Elle ajoute que « en cas d'expropriation partielle, la qualification, à la date de référence, des terrains expropriés et leur éventuelle situation privilégiée s'apprécient, à cette même date, au regard de l'entière parcelle dont l'emprise a été détachée, et non en fonction de la seule emprise, qui résulte de l'expropriation » et que « la configuration à prendre en compte était celle de la parcelle dans son ensemble et non celle de l'emprise » [10].

En l’espèce, la cour d’appel a correctement tenu compte de cette exigence en constatant que la parcelle partiellement expropriée était vouée à l'habitat en raison de son classement en zone AU1, et non à un seul usage de parking et de voirie, et a souverainement retenu les termes de comparaison qui lui apparaissaient les mieux appropriés, et calculé, en conséquence, l'indemnité devant revenir à l’exproprié en fonction de la superficie de la seule emprise [11].

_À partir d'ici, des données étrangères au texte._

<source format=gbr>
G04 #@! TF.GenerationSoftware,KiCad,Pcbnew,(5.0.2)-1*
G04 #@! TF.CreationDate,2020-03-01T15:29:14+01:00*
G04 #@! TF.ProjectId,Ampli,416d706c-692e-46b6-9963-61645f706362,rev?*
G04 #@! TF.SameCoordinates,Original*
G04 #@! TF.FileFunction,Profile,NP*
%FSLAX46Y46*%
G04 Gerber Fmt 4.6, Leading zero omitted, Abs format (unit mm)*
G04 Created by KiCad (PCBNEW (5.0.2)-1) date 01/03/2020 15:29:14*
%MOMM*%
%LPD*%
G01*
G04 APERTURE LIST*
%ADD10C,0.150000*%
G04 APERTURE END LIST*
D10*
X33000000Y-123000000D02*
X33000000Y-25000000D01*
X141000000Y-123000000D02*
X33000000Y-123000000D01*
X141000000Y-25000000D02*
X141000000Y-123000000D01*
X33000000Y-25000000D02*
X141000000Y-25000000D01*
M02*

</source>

Cette solution ne paraît pas surprenante, puisque la Cour de cassation avait déjà jugé en 2016 qu’en cas d'expropriation partielle d'un terrain, la qualification de terrain à bâtir doit être examinée en tenant compte de la situation de l'unité foncière d'origine et non de la situation de l’emprise expropriée.

Elle avait ainsi écarté l’argumentaire de l’expropriant repris par la cour d’appel, laquelle avait jugé que située en fond de terrain, la fraction expropriée était éloignée du chemin et des réseaux entraînant une moindre valeur [12].

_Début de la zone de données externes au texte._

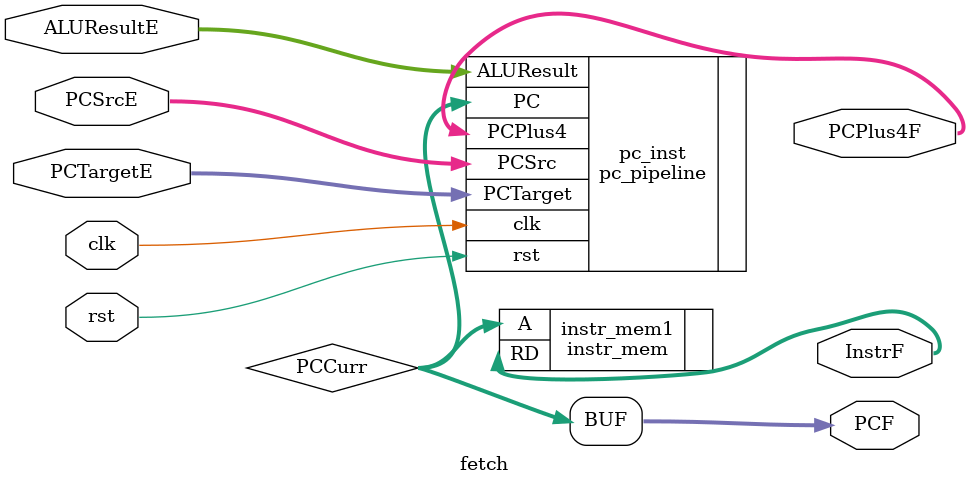
<source format=sv>
module fetch(

    input logic        clk,
    input logic        rst,
    input logic [1:0]  PCSrcE,
    input logic [31:0] PCTargetE,
    input logic [31:0] ALUResultE,


    output logic [31:0] InstrF,
    output logic [31:0] PCF,
    output logic [31:0] PCPlus4F

);

assign PCF = PCCurr;

logic [31:0] PCCurr;


pc_pipeline pc_inst(

    .clk(clk),
    .rst(rst),
    .PCSrc(PCSrcE),
    .ALUResult(ALUResultE),
    .PCTarget(PCTargetE),
    .PCPlus4(PCPlus4F),
    .PC(PCCurr)

);


instr_mem instr_mem1(

    .A(PCCurr),

    .RD(InstrF)

);


endmodule

</source>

Cette solution protectrice des expropriés doit conduire les expropriants à revoir leurs approches d’évaluation des indemnités à verser en cas d’expropriation partielle d’un terrain en situation privilégiée.

 

[1] Cass. civ. 3, 1er décembre 1993, n° 92-70.457 N° Lexbase : A8493CKR.

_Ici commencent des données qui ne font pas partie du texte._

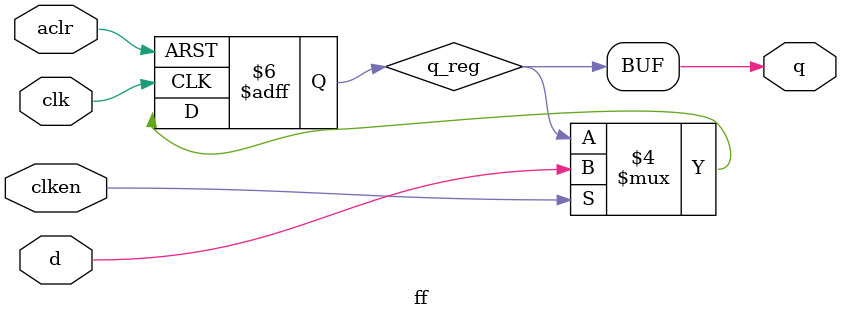
<source format=v>
module ff ( input aclr,input clk,input clken,input d,output q); 

 reg q_reg;
 assign q=q_reg; 

always @(posedge clk or negedge aclr) begin
  if (aclr == 1'b0) begin
    q_reg <= 1'b0;
  end else if ( clken ==1'b1 ) begin
    q_reg <= d;
  end
end
endmodule

</source>
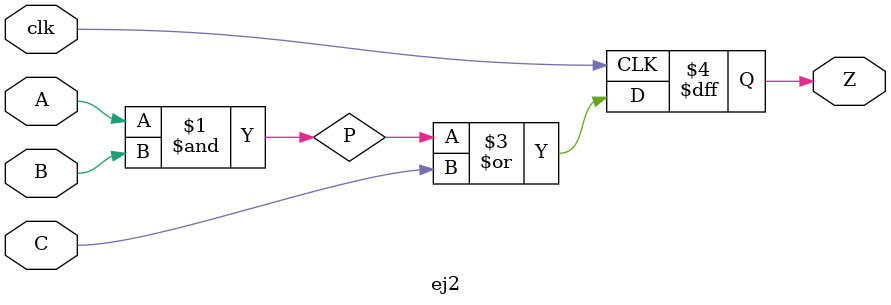
<source format=sv>
module ej2 (input logic A, B, C, clk,
				output logic Z);
		logic P;
		assign P = A & B;
		always_ff @ (posedge clk)
		begin
			Z <= P | C;
		end
endmodule
</source>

[2] Cass. civ. 3, 20 janvier 2015, n° 13-15.543 N° Lexbase : A2654NAK.

[3] Cass. civ. 3, 10 octobre 1995, n° 94-70.252 N° Lexbase : A0494CRQ.

[4] Cass. civ. 3, 25 juin 2020, n° 19-15.679 N° Lexbase : A0494CRQ.

[5] C. expr., article L. 322-2 N° Lexbase : L9923LMH ; Cass. civ. 3, 1er décembre 1993, n° 92-70.457, préc.

[6] C. expr., article L. 322-3 N° Lexbase : L7995I4U.

[7] Cass. civ. 3, 23 septembre 2020, 19-20.431 N° Lexbase : A06713WR.

[8] Cass. civ. 3, 30 janvier 2019, 17-31.797 N° Lexbase : A9892YUW.

[9] Cass. civ. 3, 6 mars 2025, n° 23-22.427 N° Lexbase : A4423639 ; Cass. civ. 3, 30 janvier 2019, 17-31.797, préc.

[10] Cass. civ. 3, 6 mars 2025, n° 23-22.427, préc.

[11] CA Aix-en-Provence, 7 septembre 2023, n° 22/00035.

[12] Cass. civ. 3, 7 janvier 2016, 14-24.969 N° Lexbase : A3876N3X ; voir également pour une application : CA Paris, 15 février 2024, n° 23/05971 N° Lexbase : A12252P3.